A few hours before dawn the other day, I woke to find the waning moon wearing the light of the sun like a jewel. It hung above the eastern horizon, sunlight painting a sliver of its darkened face bright and hot in the dawn sky, Jupiter and Saturn quietly looking on.
In the fog of sleepiness, it’s easy to think we are still, unmoving; that the stars and planets revolve around us. But that fiery slash of sun in the dark is proof upon waking that we are all a-tumble in the sky; ancient inertia from the birth of the cosmos still giving us a shove.
Tomorrow sun and earth will move into the vernal equinox. This marks the beginning and end, light and dark, sleeping and waking. It is the harbinger of spring whispering to roots and dormant seeds, to birds and bees.

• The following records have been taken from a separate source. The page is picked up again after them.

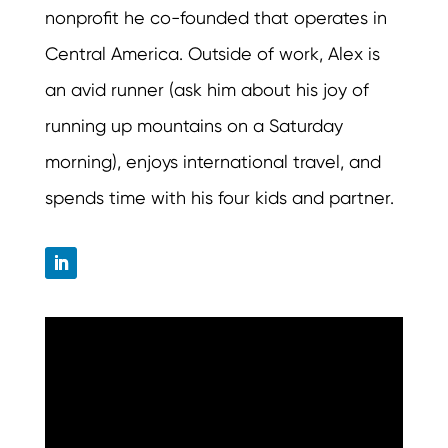
nonprofit he co-founded that operates in
Central America. Outside of work, Alex is
an avid runner (ask him about his joy of
running up mountains on a Saturday
morning), enjoys international travel, and
spends time with his four kids and partner.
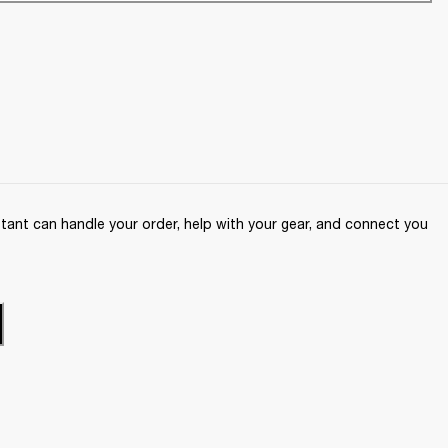
ant can handle your order, help with your gear, and connect you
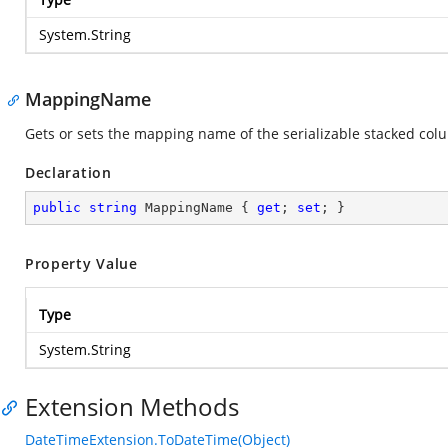
System.String
MappingName
Gets or sets the mapping name of the serializable stacked col
Declaration
public
string
 MappingName { 
get
; 
set
; }
Property Value
Type
System.String
Extension Methods
DateTimeExtension.ToDateTime(Object)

But as I write this today, the dusting of last night’s snow has crusted over to ice. Wind whips the trees about as birds struggle to gain purchase at the feeders. The big birds showed up: grackles and crows, bluejays and woodpeckers; even a few red-winged blackbird couples.
In the garden, signs of waking appear. Seedlings wink like green eyes from the soil. Buds begin to form, their Fibonacci sequence a secret for now.
Soon the garden will be alive with color.
Miracles in the sky, miracles in the soil.